Par Michel LAGACÉ
Quand la Législature du Manitoba a décidé d’amalgamer 13 villes et municipalités pour créer la ville de Winnipeg telle qu’elle existe aujourd’hui, de nombreux citoyens craignaient la perte d’autonomie locale. Car, dès le 1er janvier 1972, les villes comme Saint-Boniface et Saint-Vital disparaissaient et les décisions locales relevaient ultimement d’un seul conseil central.
Aujourd’hui, comment peut-on connaître les origines et la vie civique des villes et municipalités qui sont disparues en 1972? La réponse se trouve évidemment dans les archives, et voilà où le bât blesse encore aujourd’hui. En 1995, la ville de Winnipeg a désigné sa plus ancienne bibliothèque comme son centre d’archives (1). Elle a plus tard voulu rénover l’édifice pour en faire un centre moderne avec des espaces pour recevoir le public et une voûte intérieure où la température serait contrôlée.
Durant les travaux entrepris en 2013, un orage a causé des dommages importants. Quelques archives ont été détruites et le reste a été déménagé “temporairement” dans un édifice anodin d’un district industriel. Depuis ce temps, l’édifice patrimonial demeure inoccupé et la consultation d’archives est devenue moins fréquente, faute de locaux adéquats qui faciliteraient la recherche. En 2016, le conseil de ville a même voté contre une proposition de restaurer l’édifice.
La semaine dernière, la Winnipeg Foundation, pour marquer son centenaire en 2021, a lancé un défi à la Ville de Winnipeg : elle lui offre jusqu’à 5 millions $ pour faire avancer deux projets dont le coût total s’élèverait à environ 24 millions $. Le premier projet serait de construire un lien piétonnier et cyclable sur la rivière Assiniboine, situé entre les rues Donald et Osborne. L’autre projet verrait enfin la rénovation de l’ancienne bibliothèque pour en faire un centre d’archives municipales et communautaires. L’ajout du volet communautaire reflète le fait que les organismes de tout genre à Winnipeg ne disposent d’aucun lieu pour conserver leurs archives.
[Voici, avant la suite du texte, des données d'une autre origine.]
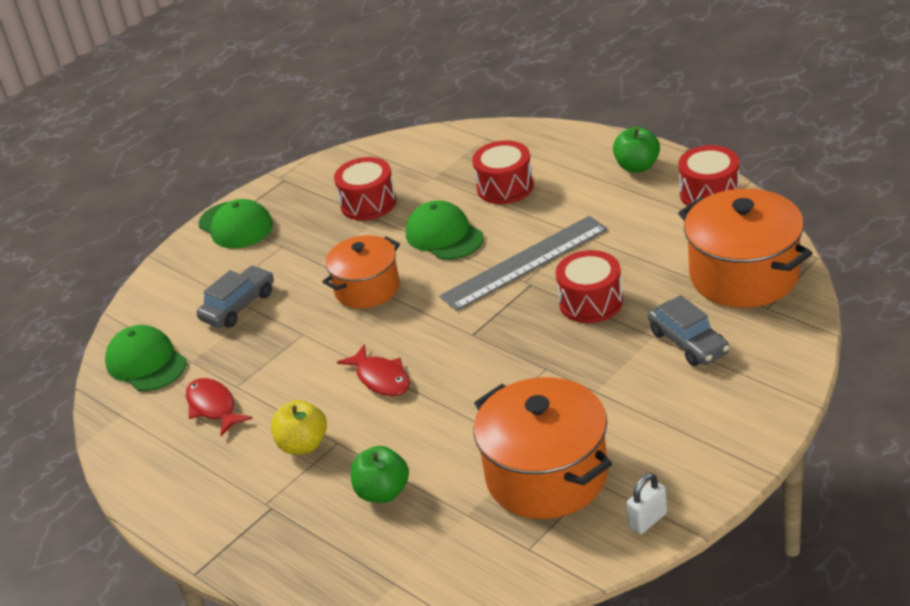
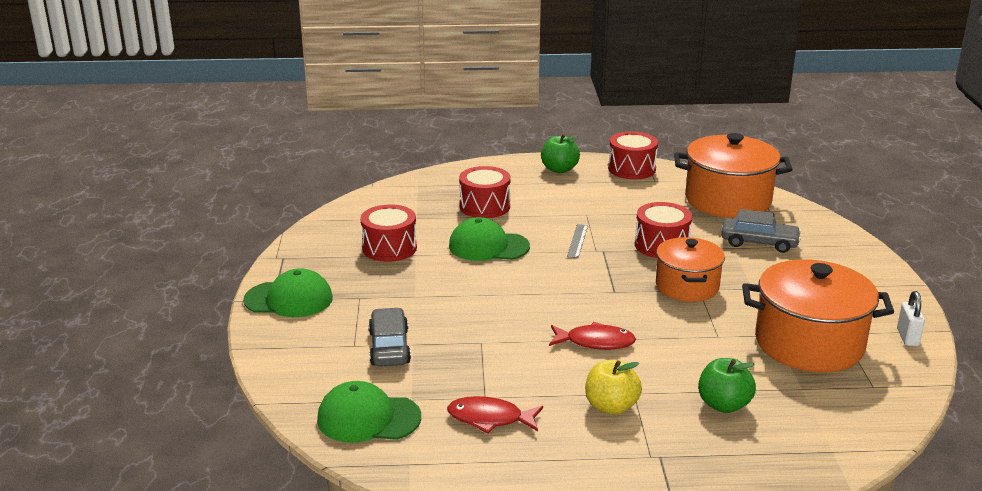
camera: 50 degrees left, 10 degrees down
orange pot [322,235,400,309] -> orange pot moved to [656,237,725,302]
grey ruler [439,216,608,311] -> grey ruler [567,224,588,258], size x0.42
La saga entourant la première bibliothèque de Winnipeg constitue un scandale dont le conseil de ville est entièrement responsable. Depuis 47 ans, il néglige le riche patrimoine dont la ville a hérité. Il laisse aussi un édifice historique vide et sans fonction pour le vouer à disparaître. La proposition de la Winnipeg Foundation rappelle au conseil sa responsabilité de faire vivre la mémoire collective de la ville. Aux conseillers maintenant de relever le défi lancé par la fondation communautaire presque centenaire et d’agir.
(1) Le philanthrope américain, Andrew Carnegie, a financé la construction de trois bibliothèques à Winnipeg dont la première, construite en 1905, est située au 380, avenue William. Elle a servi de succursale principale jusqu’à la construction en 1977 de la bibliothèque centrale située sur la rue Donald.